╭─ Passage given
The Springtime of Internet Archive V2.0 —
Here’s what Internet Archive did really well for a decade and a half: provide old webpages, and give fast and simple access to millions of items ranging across all kinds of media.
Here’s what it did not do well: change the website.
For years and years, the site looked very much the same. You can verify this, well, on the Internet Archive’s wayback machine itself. Here’s the website in 2004. Here it is in 2014, ten years later. (Go back earlier and you realize it’s different looking only to reflect the fact that people didn’t have monitors that went over 1024×768.)
Now, if you’re going to have to choose between “be pretty and follow website trends” and “save the goddamned data”, I think the choice made is pretty obvious, and that’s what the site did. And did well! You can look at data uploaded long before Flickr, before Youtube, before Facebook.
But believe me, it always galled me when people would link to things at the Archive, amazing and wonderful things, and they felt they had to apologize for the look of the place. The look, and more importantly the back-end structure of the presentation of the look, was locked in the past. Let me rush to say that gazillions of patches and upgrades were applied to the site over the years by the very talented development staff, but there hadn’t been a bottom-up redesign, one intended to reflect the modern realm of technology and information.
In 2014, that changed (really, it started in 2013), and the redesign of what’s called “Version 2” or “Beta” became available to the masses.
Now it’s generally available. In some places, it’s the default.
Now I’m going to tell you to use it all the time.
For a while, I’d swap between Version 1 and Version 2 as my needs were required. As of this year I stopped using Version 1 entirely.
The story of creating and designing V2 is not mine to tell. Much more involved and talented people were responsible for this, and I’m sure they’ll tell the tale as time permits.
No, I’m just going to tell you, again, to use it all the time.
╰─
╭─ Records provided
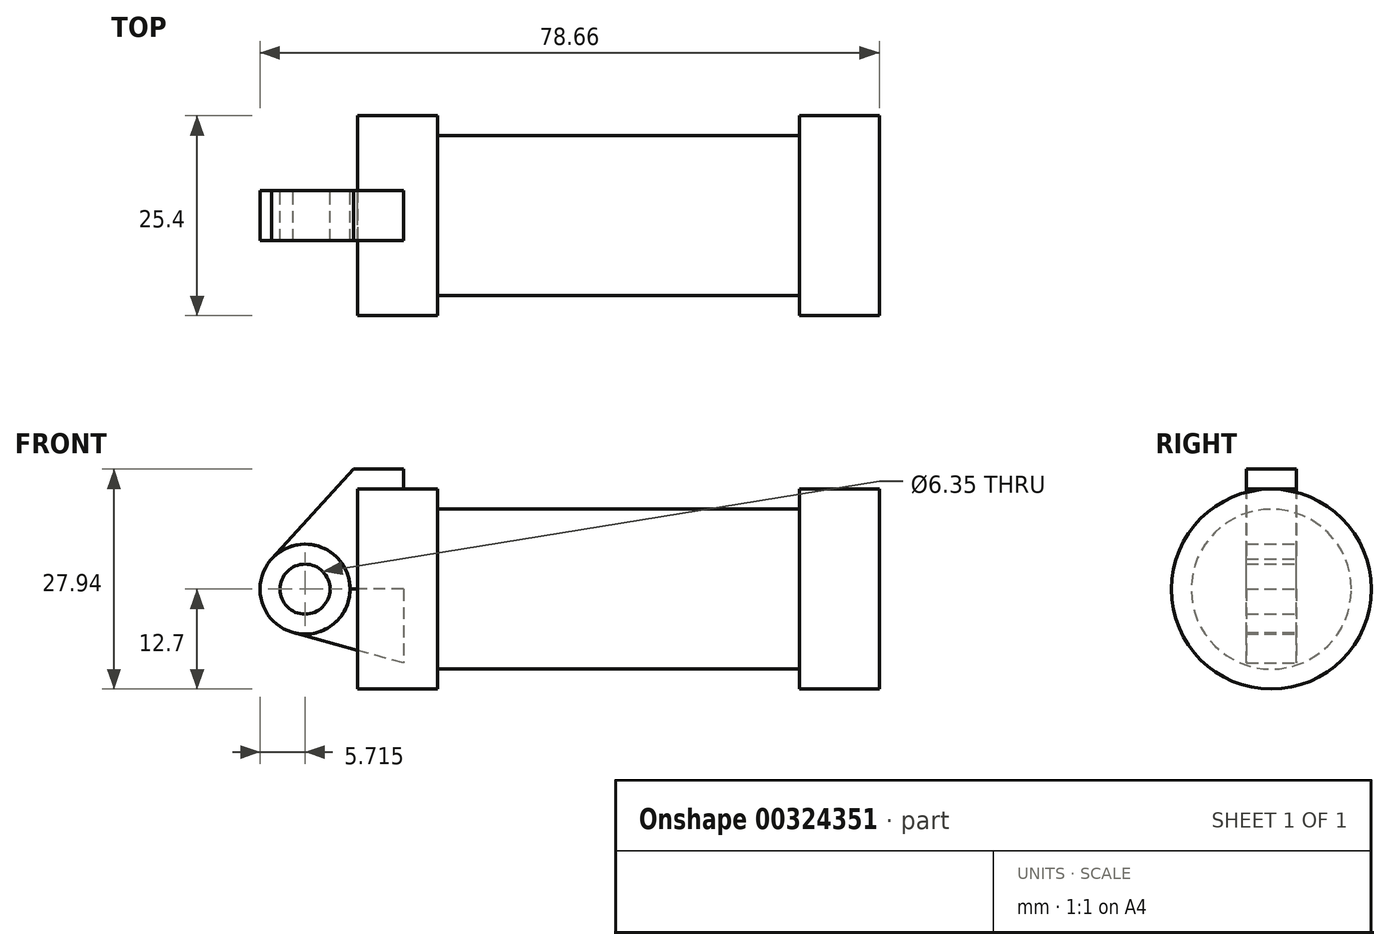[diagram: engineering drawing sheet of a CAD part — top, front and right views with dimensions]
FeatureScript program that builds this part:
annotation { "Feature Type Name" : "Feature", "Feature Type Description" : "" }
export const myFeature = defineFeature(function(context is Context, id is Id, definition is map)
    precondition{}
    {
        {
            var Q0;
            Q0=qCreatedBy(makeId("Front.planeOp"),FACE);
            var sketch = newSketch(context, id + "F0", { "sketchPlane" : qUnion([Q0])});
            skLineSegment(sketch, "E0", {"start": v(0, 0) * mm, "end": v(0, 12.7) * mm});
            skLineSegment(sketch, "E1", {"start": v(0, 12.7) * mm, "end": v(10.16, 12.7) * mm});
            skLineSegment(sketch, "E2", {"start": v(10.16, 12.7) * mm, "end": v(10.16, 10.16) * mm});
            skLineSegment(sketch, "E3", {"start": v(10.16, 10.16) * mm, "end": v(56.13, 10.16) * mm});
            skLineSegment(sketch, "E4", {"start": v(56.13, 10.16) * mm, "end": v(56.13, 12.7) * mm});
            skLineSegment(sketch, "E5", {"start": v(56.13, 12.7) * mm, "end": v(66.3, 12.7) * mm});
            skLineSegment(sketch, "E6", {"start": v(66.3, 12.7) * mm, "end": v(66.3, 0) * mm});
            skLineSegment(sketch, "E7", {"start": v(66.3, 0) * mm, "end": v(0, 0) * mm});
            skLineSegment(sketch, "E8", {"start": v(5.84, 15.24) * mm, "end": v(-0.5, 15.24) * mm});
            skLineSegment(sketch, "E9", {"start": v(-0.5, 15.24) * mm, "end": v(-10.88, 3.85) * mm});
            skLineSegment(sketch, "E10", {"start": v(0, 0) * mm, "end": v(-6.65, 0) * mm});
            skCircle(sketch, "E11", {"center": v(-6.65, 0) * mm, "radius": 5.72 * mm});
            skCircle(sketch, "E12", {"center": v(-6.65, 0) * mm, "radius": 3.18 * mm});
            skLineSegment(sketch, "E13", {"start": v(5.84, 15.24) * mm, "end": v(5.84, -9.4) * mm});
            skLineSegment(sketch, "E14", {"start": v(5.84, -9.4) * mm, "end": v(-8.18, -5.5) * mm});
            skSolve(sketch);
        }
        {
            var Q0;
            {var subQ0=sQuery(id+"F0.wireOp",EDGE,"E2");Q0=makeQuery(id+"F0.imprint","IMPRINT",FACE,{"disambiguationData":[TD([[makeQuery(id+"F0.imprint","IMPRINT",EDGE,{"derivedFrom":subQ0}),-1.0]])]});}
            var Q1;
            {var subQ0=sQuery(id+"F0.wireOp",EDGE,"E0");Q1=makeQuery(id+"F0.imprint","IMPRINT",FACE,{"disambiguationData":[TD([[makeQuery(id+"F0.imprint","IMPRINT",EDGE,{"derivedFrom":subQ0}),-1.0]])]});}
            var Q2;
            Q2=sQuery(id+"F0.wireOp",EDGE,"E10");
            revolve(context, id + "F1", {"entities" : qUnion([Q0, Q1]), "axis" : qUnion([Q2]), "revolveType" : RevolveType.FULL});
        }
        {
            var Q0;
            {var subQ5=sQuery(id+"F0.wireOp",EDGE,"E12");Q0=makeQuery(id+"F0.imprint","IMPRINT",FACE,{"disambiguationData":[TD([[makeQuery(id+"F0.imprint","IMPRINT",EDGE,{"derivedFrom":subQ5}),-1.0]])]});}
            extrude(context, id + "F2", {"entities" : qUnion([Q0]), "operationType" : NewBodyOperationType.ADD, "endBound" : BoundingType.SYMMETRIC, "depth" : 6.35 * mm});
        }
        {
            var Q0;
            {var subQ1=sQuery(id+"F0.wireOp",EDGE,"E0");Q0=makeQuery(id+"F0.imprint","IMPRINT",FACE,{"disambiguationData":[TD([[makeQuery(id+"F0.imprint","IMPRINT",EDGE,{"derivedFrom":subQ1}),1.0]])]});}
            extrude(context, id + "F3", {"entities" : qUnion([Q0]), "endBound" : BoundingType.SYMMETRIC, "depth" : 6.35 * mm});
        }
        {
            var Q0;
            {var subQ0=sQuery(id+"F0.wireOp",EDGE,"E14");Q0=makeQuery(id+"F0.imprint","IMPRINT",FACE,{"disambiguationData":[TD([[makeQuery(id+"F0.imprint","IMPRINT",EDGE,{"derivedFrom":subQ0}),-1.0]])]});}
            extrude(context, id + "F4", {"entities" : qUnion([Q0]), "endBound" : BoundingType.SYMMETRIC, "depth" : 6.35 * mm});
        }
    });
╰─
• _Required tasks_:
• a. Count the lines in the records that contain the string "wireOp", and give only that number.
• b. Extend the post about the Internet Archive's Version 2 redesign, starting right after its final sentence.

• _Expected outputs_:
• a. 6

• b.
Getting to it is easy – it either offers a lot of people the chance to “Try the Beta”, or you just visit http://archive.org/v2 and it will swap you into the new interface. (You can “exit” it in the upper right, if it’s all too much for you.)
What hits you, first, is how much more visual it is. Yes, there’s settings to go back to a “list” mode, and there’s places where there’s “just” some files so you don’t get pretty previews or informative screens. But for movies, music, software… you can see, in large tiles, what’s going down in a collection. And individual items, be they newspapers or television, have great preview frames that tell you instantly what’s down there.
Going over to the MS-DOS Games Software Collection, for example, you are literally beset upon by the wild colors and names of the MS-DOS era. Tapping a picture, you find yourself looking at a preview of the program, and a clear button to start the fun. It’s really easy.
Searches are more robust and allow clicking around to what you’re looking for. The site is responsive, allowing you to move to different widths (and platforms) and have the site adjust to the aspects of your browser. The Archive now knows what social media is. And the thing is…. it’s not done.
It’s not done by a long shot. And that’s the real magic, for me, knowing the work that went in to make this the case.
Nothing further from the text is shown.